> _Given records_
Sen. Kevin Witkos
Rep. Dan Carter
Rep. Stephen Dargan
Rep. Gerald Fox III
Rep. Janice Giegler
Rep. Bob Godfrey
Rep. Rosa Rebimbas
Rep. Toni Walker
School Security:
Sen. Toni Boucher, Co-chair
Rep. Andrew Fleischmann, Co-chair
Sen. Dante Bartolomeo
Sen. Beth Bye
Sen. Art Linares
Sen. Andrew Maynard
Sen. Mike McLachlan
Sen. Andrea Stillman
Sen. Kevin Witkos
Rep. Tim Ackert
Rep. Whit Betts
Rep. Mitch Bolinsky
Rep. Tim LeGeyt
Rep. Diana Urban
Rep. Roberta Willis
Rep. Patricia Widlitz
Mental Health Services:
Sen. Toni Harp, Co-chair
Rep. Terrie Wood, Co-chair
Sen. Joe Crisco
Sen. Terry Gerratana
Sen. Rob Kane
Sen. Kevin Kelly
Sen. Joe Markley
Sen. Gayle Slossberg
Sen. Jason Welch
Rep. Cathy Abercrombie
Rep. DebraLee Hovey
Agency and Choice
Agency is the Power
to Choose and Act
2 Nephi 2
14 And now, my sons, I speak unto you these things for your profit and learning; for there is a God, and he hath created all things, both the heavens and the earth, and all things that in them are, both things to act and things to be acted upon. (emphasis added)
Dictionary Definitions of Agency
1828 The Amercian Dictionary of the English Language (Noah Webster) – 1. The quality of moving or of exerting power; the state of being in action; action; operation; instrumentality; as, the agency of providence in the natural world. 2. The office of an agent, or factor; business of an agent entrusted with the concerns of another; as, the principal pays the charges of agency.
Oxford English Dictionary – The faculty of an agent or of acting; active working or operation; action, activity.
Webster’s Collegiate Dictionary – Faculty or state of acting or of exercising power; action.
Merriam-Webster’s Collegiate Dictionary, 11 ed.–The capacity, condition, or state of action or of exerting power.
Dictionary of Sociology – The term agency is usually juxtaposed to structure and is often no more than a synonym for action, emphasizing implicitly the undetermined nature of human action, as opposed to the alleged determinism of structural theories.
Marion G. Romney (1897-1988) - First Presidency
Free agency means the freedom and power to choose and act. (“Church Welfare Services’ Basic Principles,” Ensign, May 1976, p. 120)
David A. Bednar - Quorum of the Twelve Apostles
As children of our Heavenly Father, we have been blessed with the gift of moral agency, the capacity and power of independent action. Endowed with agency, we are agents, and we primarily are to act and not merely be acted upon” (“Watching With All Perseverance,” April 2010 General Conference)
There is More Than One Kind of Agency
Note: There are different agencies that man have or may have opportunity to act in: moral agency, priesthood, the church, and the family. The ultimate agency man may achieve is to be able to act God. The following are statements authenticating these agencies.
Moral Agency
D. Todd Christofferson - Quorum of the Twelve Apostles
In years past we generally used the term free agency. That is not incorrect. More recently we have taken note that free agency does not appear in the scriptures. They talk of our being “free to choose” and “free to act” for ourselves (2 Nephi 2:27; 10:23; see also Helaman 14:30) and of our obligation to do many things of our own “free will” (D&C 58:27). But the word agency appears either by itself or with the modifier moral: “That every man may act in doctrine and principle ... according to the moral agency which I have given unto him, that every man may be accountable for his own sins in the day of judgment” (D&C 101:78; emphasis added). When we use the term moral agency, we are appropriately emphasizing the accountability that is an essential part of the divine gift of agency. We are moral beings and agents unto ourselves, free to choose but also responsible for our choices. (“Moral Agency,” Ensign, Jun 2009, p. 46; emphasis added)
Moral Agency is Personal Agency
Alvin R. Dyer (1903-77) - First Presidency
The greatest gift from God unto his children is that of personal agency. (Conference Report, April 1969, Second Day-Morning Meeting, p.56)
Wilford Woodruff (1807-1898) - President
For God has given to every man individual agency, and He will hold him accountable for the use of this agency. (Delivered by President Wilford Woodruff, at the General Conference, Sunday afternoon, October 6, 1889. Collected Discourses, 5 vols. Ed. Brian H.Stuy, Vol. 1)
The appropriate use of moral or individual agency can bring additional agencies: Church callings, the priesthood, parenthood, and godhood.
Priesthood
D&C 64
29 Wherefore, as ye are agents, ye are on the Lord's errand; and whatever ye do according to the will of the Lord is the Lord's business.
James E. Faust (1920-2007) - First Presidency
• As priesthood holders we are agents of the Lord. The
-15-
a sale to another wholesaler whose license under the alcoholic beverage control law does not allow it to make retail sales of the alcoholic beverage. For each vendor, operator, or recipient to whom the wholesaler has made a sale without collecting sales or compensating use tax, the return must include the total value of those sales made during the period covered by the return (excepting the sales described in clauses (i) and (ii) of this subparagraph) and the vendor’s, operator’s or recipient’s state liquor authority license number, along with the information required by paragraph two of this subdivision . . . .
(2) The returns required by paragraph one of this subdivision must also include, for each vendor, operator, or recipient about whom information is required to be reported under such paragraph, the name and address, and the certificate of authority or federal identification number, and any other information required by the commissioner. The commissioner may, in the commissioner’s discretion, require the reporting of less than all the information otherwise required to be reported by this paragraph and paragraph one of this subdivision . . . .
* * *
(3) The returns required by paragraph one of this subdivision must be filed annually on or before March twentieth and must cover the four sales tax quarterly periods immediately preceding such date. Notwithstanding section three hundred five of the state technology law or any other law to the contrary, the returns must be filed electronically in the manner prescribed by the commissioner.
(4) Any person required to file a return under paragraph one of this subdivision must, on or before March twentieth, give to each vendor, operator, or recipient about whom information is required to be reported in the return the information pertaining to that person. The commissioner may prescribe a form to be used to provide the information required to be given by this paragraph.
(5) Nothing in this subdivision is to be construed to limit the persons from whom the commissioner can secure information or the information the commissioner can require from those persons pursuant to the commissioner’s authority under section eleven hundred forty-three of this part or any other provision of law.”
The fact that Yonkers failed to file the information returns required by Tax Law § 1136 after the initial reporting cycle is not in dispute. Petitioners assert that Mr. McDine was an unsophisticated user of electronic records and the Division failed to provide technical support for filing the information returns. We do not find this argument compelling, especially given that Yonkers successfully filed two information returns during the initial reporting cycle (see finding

> _About this exercise_
Every line of the data is to be retyped without alteration.

> _Response area_
Sen. Kevin Witkos
Rep. Dan Carter
Rep. Stephen Dargan
Rep. Gerald Fox III
Rep. Janice Giegler
Rep. Bob Godfrey
Rep. Rosa Rebimbas
Rep. Toni Walker
School Security:
Sen. Toni Boucher, Co-chair
Rep. Andrew Fleischmann, Co-chair
Sen. Dante Bartolomeo
Sen. Beth Bye
Sen. Art Linares
Sen. Andrew Maynard
Sen. Mike McLachlan
Sen. Andrea Stillman
Sen. Kevin Witkos
Rep. Tim Ackert
Rep. Whit Betts
Rep. Mitch Bolinsky
Rep. Tim LeGeyt
Rep. Diana Urban
Rep. Roberta Willis
Rep. Patricia Widlitz
Mental Health Services:
Sen. Toni Harp, Co-chair
Rep. Terrie Wood, Co-chair
Sen. Joe Crisco
Sen. Terry Gerratana
Sen. Rob Kane
Sen. Kevin Kelly
Sen. Joe Markley
Sen. Gayle Slossberg
Sen. Jason Welch
Rep. Cathy Abercrombie
Rep. DebraLee Hovey
Agency and Choice
Agency is the Power
to Choose and Act
2 Nephi 2
14 And now, my sons, I speak unto you these things for your profit and learning; for there is a God, and he hath created all things, both the heavens and the earth, and all things that in them are, both things to act and things to be acted upon. (emphasis added)
Dictionary Definitions of Agency
1828 The Amercian Dictionary of the English Language (Noah Webster) – 1. The quality of moving or of exerting power; the state of being in action; action; operation; instrumentality; as, the agency of providence in the natural world. 2. The office of an agent, or factor; business of an agent entrusted with the concerns of another; as, the principal pays the charges of agency.
Oxford English Dictionary – The faculty of an agent or of acting; active working or operation; action, activity.
Webster’s Collegiate Dictionary – Faculty or state of acting or of exercising power; action.
Merriam-Webster’s Collegiate Dictionary, 11 ed.–The capacity, condition, or state of action or of exerting power.
Dictionary of Sociology – The term agency is usually juxtaposed to structure and is often no more than a synonym for action, emphasizing implicitly the undetermined nature of human action, as opposed to the alleged determinism of structural theories.
Marion G. Romney (1897-1988) - First Presidency
Free agency means the freedom and power to choose and act. (“Church Welfare Services’ Basic Principles,” Ensign, May 1976, p. 120)
David A. Bednar - Quorum of the Twelve Apostles
As children of our Heavenly Father, we have been blessed with the gift of moral agency, the capacity and power of independent action. Endowed with agency, we are agents, and we primarily are to act and not merely be acted upon” (“Watching With All Perseverance,” April 2010 General Conference)
There is More Than One Kind of Agency
Note: There are different agencies that man have or may have opportunity to act in: moral agency, priesthood, the church, and the family. The ultimate agency man may achieve is to be able to act God. The following are statements authenticating these agencies.
Moral Agency
D. Todd Christofferson - Quorum of the Twelve Apostles
In years past we generally used the term free agency. That is not incorrect. More recently we have taken note that free agency does not appear in the scriptures. They talk of our being “free to choose” and “free to act” for ourselves (2 Nephi 2:27; 10:23; see also Helaman 14:30) and of our obligation to do many things of our own “free will” (D&C 58:27). But the word agency appears either by itself or with the modifier moral: “That every man may act in doctrine and principle ... according to the moral agency which I have given unto him, that every man may be accountable for his own sins in the day of judgment” (D&C 101:78; emphasis added). When we use the term moral agency, we are appropriately emphasizing the accountability that is an essential part of the divine gift of agency. We are moral beings and agents unto ourselves, free to choose but also responsible for our choices. (“Moral Agency,” Ensign, Jun 2009, p. 46; emphasis added)
Moral Agency is Personal Agency
Alvin R. Dyer (1903-77) - First Presidency
The greatest gift from God unto his children is that of personal agency. (Conference Report, April 1969, Second Day-Morning Meeting, p.56)
Wilford Woodruff (1807-1898) - President
For God has given to every man individual agency, and He will hold him accountable for the use of this agency. (Delivered by President Wilford Woodruff, at the General Conference, Sunday afternoon, October 6, 1889. Collected Discourses, 5 vols. Ed. Brian H.Stuy, Vol. 1)
The appropriate use of moral or individual agency can bring additional agencies: Church callings, the priesthood, parenthood, and godhood.
Priesthood
D&C 64
29 Wherefore, as ye are agents, ye are on the Lord's errand; and whatever ye do according to the will of the Lord is the Lord's business.
James E. Faust (1920-2007) - First Presidency
• As priesthood holders we are agents of the Lord. The
-15-
a sale to another wholesaler whose license under the alcoholic beverage control law does not allow it to make retail sales of the alcoholic beverage. For each vendor, operator, or recipient to whom the wholesaler has made a sale without collecting sales or compensating use tax, the return must include the total value of those sales made during the period covered by the return (excepting the sales described in clauses (i) and (ii) of this subparagraph) and the vendor’s, operator’s or recipient’s state liquor authority license number, along with the information required by paragraph two of this subdivision . . . .
(2) The returns required by paragraph one of this subdivision must also include, for each vendor, operator, or recipient about whom information is required to be reported under such paragraph, the name and address, and the certificate of authority or federal identification number, and any other information required by the commissioner. The commissioner may, in the commissioner’s discretion, require the reporting of less than all the information otherwise required to be reported by this paragraph and paragraph one of this subdivision . . . .
* * *
(3) The returns required by paragraph one of this subdivision must be filed annually on or before March twentieth and must cover the four sales tax quarterly periods immediately preceding such date. Notwithstanding section three hundred five of the state technology law or any other law to the contrary, the returns must be filed electronically in the manner prescribed by the commissioner.
(4) Any person required to file a return under paragraph one of this subdivision must, on or before March twentieth, give to each vendor, operator, or recipient about whom information is required to be reported in the return the information pertaining to that person. The commissioner may prescribe a form to be used to provide the information required to be given by this paragraph.
(5) Nothing in this subdivision is to be construed to limit the persons from whom the commissioner can secure information or the information the commissioner can require from those persons pursuant to the commissioner’s authority under section eleven hundred forty-three of this part or any other provision of law.”
The fact that Yonkers failed to file the information returns required by Tax Law § 1136 after the initial reporting cycle is not in dispute. Petitioners assert that Mr. McDine was an unsophisticated user of electronic records and the Division failed to provide technical support for filing the information returns. We do not find this argument compelling, especially given that Yonkers successfully filed two information returns during the initial reporting cycle (see finding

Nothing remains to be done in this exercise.